Wow, this post amazes me. For one, I cannot believe that nurses were allowing the catheters to be higher than the bladder, just to keep them off the floor. Where are your critical thinking skills? Two, it is a closed system, and I highly doubt that you were getting your infections from having the bag touch a floor. What does the bag touch when you hang it? Or put it anywhere else for that matter? I find it absolutely ridiculous that you would think infections are happening this way.

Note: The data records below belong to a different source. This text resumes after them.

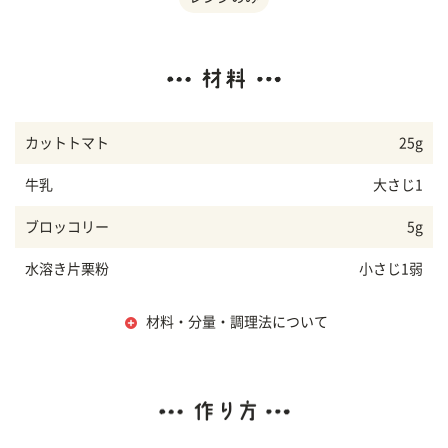
カットトマト
25g
牛乳
大さじ1
ブロッコリー
5g
水溶き片栗粉
小さじ1弱
材料・分量・調理法について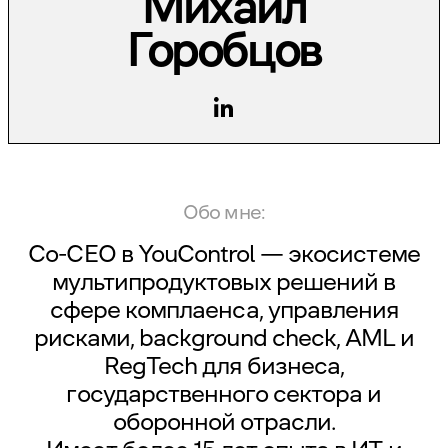
Михаил
Горобцов
Обо мне:
Co-CEO в YouControl — экосистеме
мультипродуктовых решений в
сфере комплаенса, управления
рисками, background check, AML и
RegTech для бизнеса,
государственного сектора и
оборонной отрасли.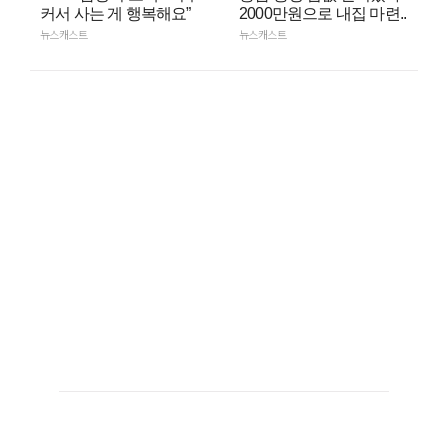
커서 사는 게 행복해요”
2000만원으로 내집 마련..
뉴스캐스트
뉴스캐스트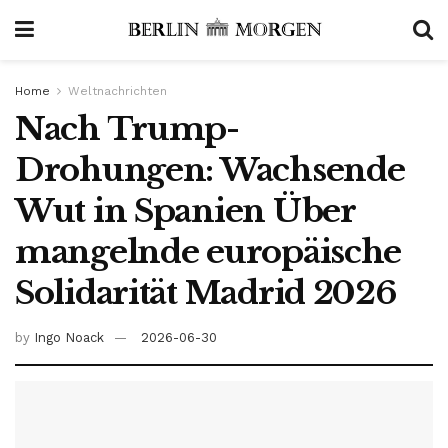
Home
Weltnachrichten
Nach Trump-
Drohungen: Wachsende
Wut in Spanien Über
mangelnde europäische
Solidarität Madrid 2026
by
Ingo Noack
2026-06-30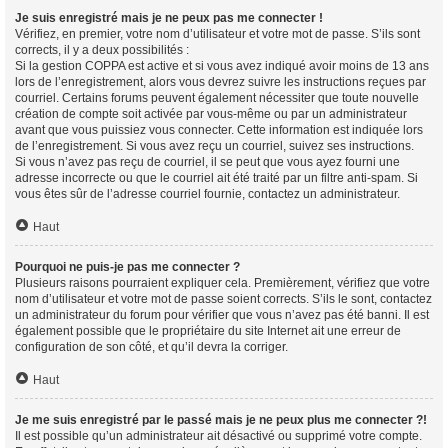
Je suis enregistré mais je ne peux pas me connecter !
Vérifiez, en premier, votre nom d’utilisateur et votre mot de passe. S’ils sont
corrects, il y a deux possibilités :
Si la gestion COPPA est active et si vous avez indiqué avoir moins de 13 ans
lors de l’enregistrement, alors vous devrez suivre les instructions reçues par
courriel. Certains forums peuvent également nécessiter que toute nouvelle
création de compte soit activée par vous-même ou par un administrateur
avant que vous puissiez vous connecter. Cette information est indiquée lors
de l’enregistrement. Si vous avez reçu un courriel, suivez ses instructions.
Si vous n’avez pas reçu de courriel, il se peut que vous ayez fourni une
adresse incorrecte ou que le courriel ait été traité par un filtre anti-spam. Si
vous êtes sûr de l’adresse courriel fournie, contactez un administrateur.
Haut
Pourquoi ne puis-je pas me connecter ?
Plusieurs raisons pourraient expliquer cela. Premièrement, vérifiez que votre
nom d’utilisateur et votre mot de passe soient corrects. S’ils le sont, contactez
un administrateur du forum pour vérifier que vous n’avez pas été banni. Il est
également possible que le propriétaire du site Internet ait une erreur de
configuration de son côté, et qu’il devra la corriger.
Haut
Je me suis enregistré par le passé mais je ne peux plus me connecter ?!
Il est possible qu’un administrateur ait désactivé ou supprimé votre compte.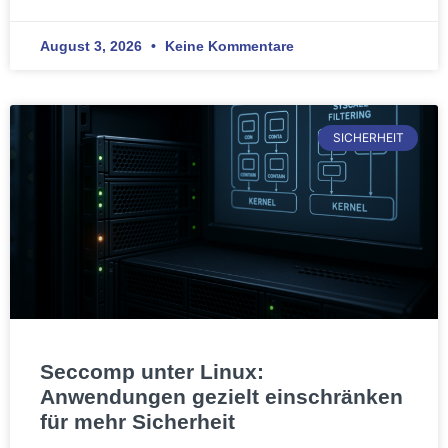
August 3, 2026
Keine Kommentare
SICHERHEIT
Seccomp unter Linux:
Anwendungen gezielt einschränken
für mehr Sicherheit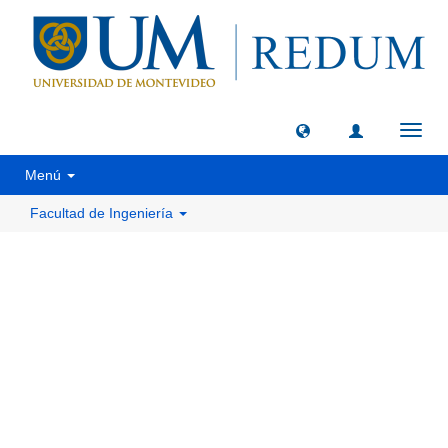
Camb
naveg
Menú
Facultad de Ingeniería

You might want to focus your energy on training your staff to clean around the catheters and I would also look into starting a protocol where nurses can remove foleys without a doctors order if certain criteria is met. Most infections come from having them in for to long.

If your not part of the answer, your part of the problem. In this instance, I would have to say that your part of the problem

This article was very helpful to me. I am a student nurse, and I am currently in clinical at a LTC facility. I have a patient that has a foley that stays in, and is always getting UTI's. Its mostly because the cna's that turn him aren't using proper technique. Twice Ive seen them raise the bag over patient to the other side of bed, and once I found it on the bed next to him! It frequently is touching the floor, and Ive told the RN on the floor about teaching the cna's. I am only there 2 days a week, I cant imagine what is happening when I am not there. I like the idea to use a disposable wash tub.

thanks

PS to cory39, the first thing I learned was that the floor of a facility is the dirtiest place ever, never touch it! never touch anything that has touched it! I place the soles of my shoes in a 1:10 bleach solution every night! They never go inside my house! If the port on a foley bag touches the floor, believe me infection is possible!!

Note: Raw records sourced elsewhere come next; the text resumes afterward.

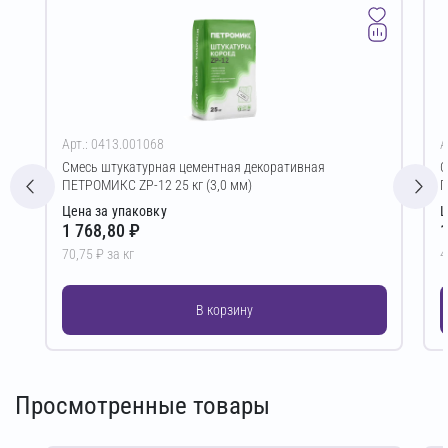
Арт.: 0413.001068
А
Смесь штукатурная цементная декоративная
С
ПЕТРОМИКС ZP-12 25 кг (3,0 мм)
П
Цена за упаковку
Ц
1 768,80 ₽
1
70,75 ₽ за кг
4
В корзину
Просмотренные товары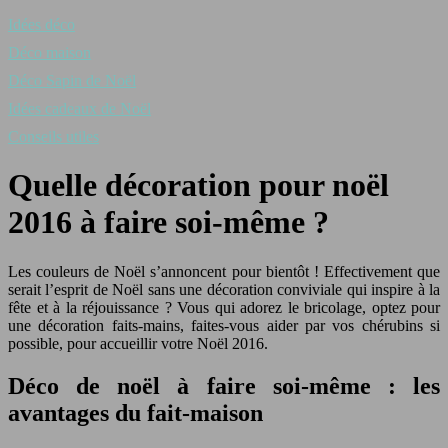
Idées déco
Déco maison
Déco Sapin de Noël
Idées cadeaux de Noël
Conseils utiles
Quelle décoration pour noël
2016 à faire soi-même ?
Les couleurs de Noël s’annoncent pour bientôt ! Effectivement que
serait l’esprit de Noël sans une décoration conviviale qui inspire à la
fête et à la réjouissance ? Vous qui adorez le bricolage, optez pour
une décoration faits-mains, faites-vous aider par vos chérubins si
possible, pour accueillir votre Noël 2016.
Déco de noël à faire soi-même : les
avantages du fait-maison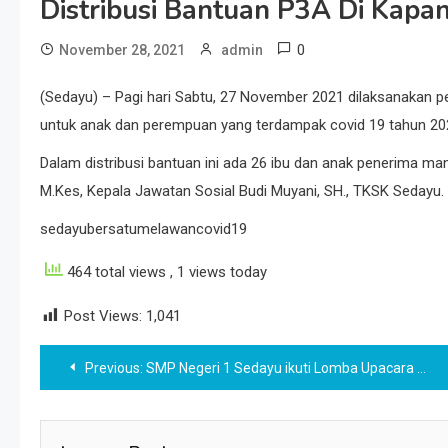
Distribusi Bantuan P3A Di Kap
0
November 28, 2021
admin
(Sedayu) – Pagi hari Sabtu, 27 November 2021 dilaksanakan pe
untuk anak dan perempuan yang terdampak covid 19 tahun 20
Dalam distribusi bantuan ini ada 26 ibu dan anak penerima ma
M.Kes, Kepala Jawatan Sosial Budi Muyani, SH., TKSK Sedayu.
sedayubersatumelawancovid19
464 total views
, 1 views today
Post Views:
1,041
Post
Previous:
SMP Negeri 1 Sedayu ikuti Lomba Upacara Tingkat Kabupaten Bantul
navigation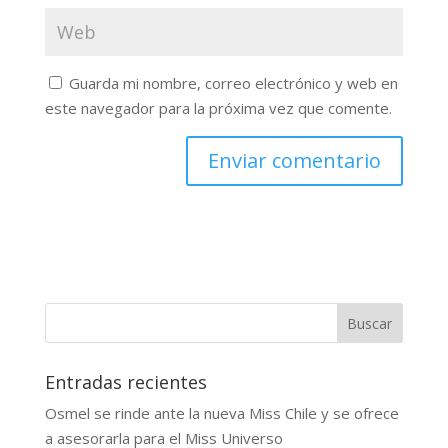
Guarda mi nombre, correo electrónico y web en
este navegador para la próxima vez que comente.
Buscar
Entradas recientes
Osmel se rinde ante la nueva Miss Chile y se ofrece
a asesorarla para el Miss Universo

TCROC, if you like the idea of the disposable wash tub, how is that different than the bottom of the catheter touching anything else? None of what the bag touches is even close to being sterile so you cannot possibly say that it is the floor that is causing the infections. When the port opens, urine flows out and down, not up and in. When the port is closed, it's closed and sealed off. So you need to make up your mind on where you say the infections are coming from. Is it because of the CNA's that are turning the pt? Is it because the foley bag is on the bed next to him? Or is it because your only there 2 days and therefore the pt. could not possibly be getting the right care? Sounds like to me that pt. has had a foley catheter in for way to long and THAT my dear is the source of your UTI's, NOT because the bag was touching the floor, NOT because the CNA's were turning him wrong, NOT because the bag is on the bed.

The point I'm trying to make is that if you are going to say that the cause of the infections is because the bag touches the floor, then you also have to say that the bag cannot touch ANYTHING else that is not sterile. And another thing, your probably not in a position where you can be telling the nurses that work there how to do their job.